Ksenia Olkhova, Moskau/ Russland
• geboren als Krystyna Zienkiewicz am 5. Februar 1930 in Warschau
• bis Oktober 1944: lebt  in Warschau mit der Mutter und der Schwester Lidiya (Ludwika), der Vater starb 1934
• Oktober 1944: Inhaftierung der Familie nach der Niederschlagung des Warschauer Aufstands, Durchgangslager Pruszków, Trennung von der Mutter, Deportation der Schwestern nach Auschwitz-Birkenau
• Dezember 1944: Transfer ins KZ Neuengamme bei Hamburg
• Nach der Befreiung im Mai 1945: Rückkehr nach Warschau, Transfer der verwaisten Schwestern in die Sowjetunion, Schule für Kommunikation in Krasnodar, Studium der Musikpädagogik in Moskau,   Leitung
 einer Musikschule in Moskau (26 Jahre lang)

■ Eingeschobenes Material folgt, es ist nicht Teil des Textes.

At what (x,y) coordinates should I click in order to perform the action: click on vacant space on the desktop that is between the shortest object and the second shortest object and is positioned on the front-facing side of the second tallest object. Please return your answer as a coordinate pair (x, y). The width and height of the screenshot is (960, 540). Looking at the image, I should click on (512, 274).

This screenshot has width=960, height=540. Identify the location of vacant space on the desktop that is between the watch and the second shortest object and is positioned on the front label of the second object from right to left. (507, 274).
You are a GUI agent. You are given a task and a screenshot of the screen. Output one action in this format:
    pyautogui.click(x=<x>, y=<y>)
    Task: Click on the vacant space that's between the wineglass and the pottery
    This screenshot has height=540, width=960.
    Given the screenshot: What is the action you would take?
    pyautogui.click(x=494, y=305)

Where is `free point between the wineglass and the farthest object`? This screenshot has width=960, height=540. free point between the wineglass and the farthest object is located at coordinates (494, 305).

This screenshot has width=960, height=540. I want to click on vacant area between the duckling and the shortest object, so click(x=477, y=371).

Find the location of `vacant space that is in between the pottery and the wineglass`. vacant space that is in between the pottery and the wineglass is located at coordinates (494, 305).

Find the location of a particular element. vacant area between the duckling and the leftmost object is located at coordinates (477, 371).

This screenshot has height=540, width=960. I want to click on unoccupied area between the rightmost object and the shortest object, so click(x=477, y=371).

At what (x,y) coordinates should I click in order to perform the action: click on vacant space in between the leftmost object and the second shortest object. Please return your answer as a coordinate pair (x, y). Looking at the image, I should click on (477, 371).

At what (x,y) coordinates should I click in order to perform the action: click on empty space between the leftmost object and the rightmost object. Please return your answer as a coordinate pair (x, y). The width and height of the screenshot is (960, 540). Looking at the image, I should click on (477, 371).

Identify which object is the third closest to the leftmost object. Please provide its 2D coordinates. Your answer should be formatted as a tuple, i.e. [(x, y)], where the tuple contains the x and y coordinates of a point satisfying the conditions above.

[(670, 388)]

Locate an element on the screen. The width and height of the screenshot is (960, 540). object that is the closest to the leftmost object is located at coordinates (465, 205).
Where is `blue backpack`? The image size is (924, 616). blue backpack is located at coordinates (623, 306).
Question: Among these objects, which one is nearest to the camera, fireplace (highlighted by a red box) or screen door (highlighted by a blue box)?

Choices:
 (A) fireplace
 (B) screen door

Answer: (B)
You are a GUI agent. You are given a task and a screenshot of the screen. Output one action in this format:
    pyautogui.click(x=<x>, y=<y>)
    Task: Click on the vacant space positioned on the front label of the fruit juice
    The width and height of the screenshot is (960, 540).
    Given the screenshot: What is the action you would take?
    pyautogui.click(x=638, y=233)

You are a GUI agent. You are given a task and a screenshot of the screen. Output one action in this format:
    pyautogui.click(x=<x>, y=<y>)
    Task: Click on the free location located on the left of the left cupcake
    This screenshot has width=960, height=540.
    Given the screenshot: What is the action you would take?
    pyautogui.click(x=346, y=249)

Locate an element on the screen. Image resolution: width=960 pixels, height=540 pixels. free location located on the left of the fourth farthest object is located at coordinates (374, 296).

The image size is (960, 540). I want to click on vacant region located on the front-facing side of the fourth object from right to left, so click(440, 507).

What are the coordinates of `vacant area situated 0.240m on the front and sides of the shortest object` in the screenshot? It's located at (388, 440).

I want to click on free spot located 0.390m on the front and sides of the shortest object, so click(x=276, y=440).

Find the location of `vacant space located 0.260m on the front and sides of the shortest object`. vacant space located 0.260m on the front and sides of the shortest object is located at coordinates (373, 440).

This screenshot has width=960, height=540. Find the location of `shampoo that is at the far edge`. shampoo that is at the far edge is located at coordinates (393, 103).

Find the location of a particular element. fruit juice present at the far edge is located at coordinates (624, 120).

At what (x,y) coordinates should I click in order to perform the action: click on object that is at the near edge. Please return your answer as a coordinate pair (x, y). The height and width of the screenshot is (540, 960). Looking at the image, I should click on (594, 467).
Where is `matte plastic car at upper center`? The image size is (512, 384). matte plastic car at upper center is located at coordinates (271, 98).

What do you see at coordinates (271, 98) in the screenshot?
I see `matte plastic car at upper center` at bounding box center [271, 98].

• Lebt heute in Moskau, hat zwei Söhne, Enkel und Urenkel
• Engagiert sich bei der Vereinigung ehemaliger minderjähriger Häftlinge des Faschismus
• Spricht Russisch und Polnisch



Alina Dąbrowska, Warschau/ Polen
Alina Dąbrowska (89)  lebt heute in Warschau. 1942 wird sie wegen „Geheimnisverrats“ verhaftet. Nach einjähriger Gefängnishaft im Juni 1943 Deportation nach Auschwitz. 18 Monate lang erlebt sie dort die Hölle des Konzentrationslagers. Im Zuge der Evakuierung des Lagers Auschwitz im Januar 1945 Verlegung ins KZ Ravensbrück, später Buchenwald. Auf einem der ‚Todesmärsche’ gelingt ihr im April 1945 die Flucht. Nach dem Krieg Studium des Völkerrechts und langjährige Tätigkeit im polnischen Außenministerium. Seit vielen Jahren engagierte Zeitzeugin im Maximilian-Kolbe-Werk. Alina Dąbrowska spricht Polnisch, Deutsch und Russisch.